The 'Eisenhower Method' a very insightful method in time management and prioritizing stems from a quote attributed Dwight D. Eisenhower: 'I have two kinds of problems, the urgent and the important. The urgent are not important, and the important are never urgent.'
If you want to learn to prioritise effectively, write down a list of all the tasks you do on a weekly and monthly basis. Identify what is urgent and what is important. Some things are urgent and some are important. Assess the value. List tasks in order of estimated effort it takes to complete. Time is fixed. Everything else is flexible. Be open to cutting things.
When we do what is important, we feel fulfilled and achieve our goals and dreams. What is urgent is generally related to helping others achieve theirs.
Urgent tasks generally consist of things like phone calls, deadlines and matters that need to be addressed quickly or 'now'. Responding to an email that 'has to be done' is usually urgent.
Important tasks are generally those that contribute to your long-term goals.
Some few things are both urgent and important. To be urgent and important, they are tasks that require immediate attention and also contribute to fulfilment of your life goals.

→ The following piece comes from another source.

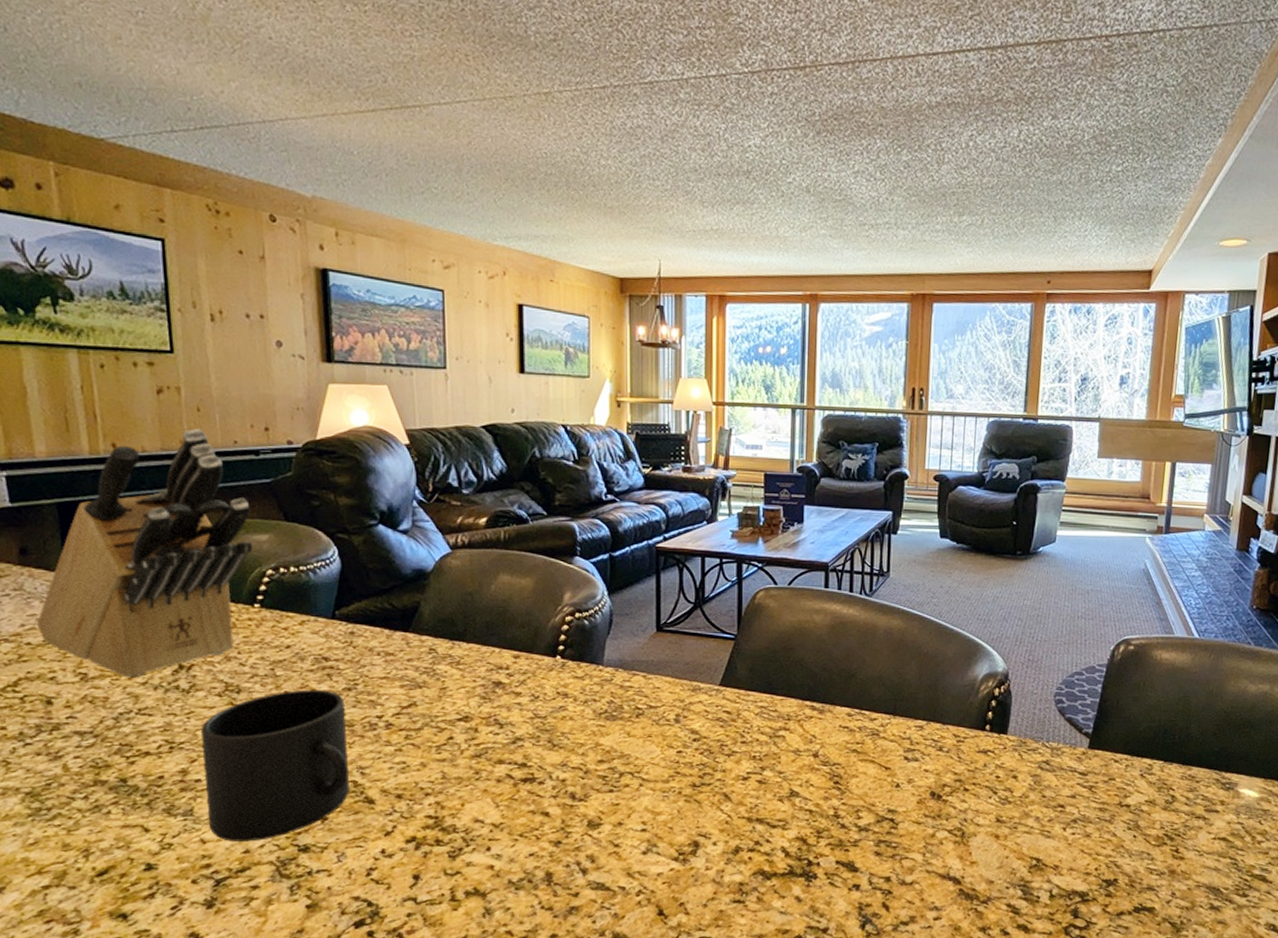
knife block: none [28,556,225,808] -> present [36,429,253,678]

An offer of new business that has a tight timeline fits the criteria. Payroll, finance or tax and project reporting deadlines or an immediate health problem or a break down of your car also fit. Better planning can often reduce the number of urgent and important tasks. If you schedule time to keep your books up to date, finance reports could be finalised before the deadline.
Successful happy people spend most of their time on important tasks. Typical tasks relate to planning, self-development, strengthening your relationships and boosting your wellbeing. Examples include, meditation, exercise, studying, weekly planning, home maintenance and family time.
Spending maximum time on what is important brings the greatest happiness. For this to happen, you need a good understanding of your values and what matters most to you. This takes a bit of planning and self-reflection but is a key investment in your life. It is so easy to get caught in the trap of doing mainly urgent things and missing what is truly important to you.
Important things often get postponed until tomorrow which never comes. Life generally gets busier as we age until we retire or decide to change something.
We often spend a lot of time on urgent but not important tasks like texts, most emails, unplanned meetings to help someone else and drop in visitors.
Because we are often accommodating and helping others when doing urgent but not important tasks, these tasks often feel important. There needs to be a balance between getting your own work done and helping others do theirs.
Not urgent and not important tasks often relate to time spent playing computer games, watching tv or even time spent scrolling through social media or the internet. These activities are mainly distracting but also have their place.
This week, do a self-audit and see where you are spending your time. For optimal wellbeing and happiness, most of your time should be spend on what is important to you at work, rest and play. And adjust how you spend your time accordingly.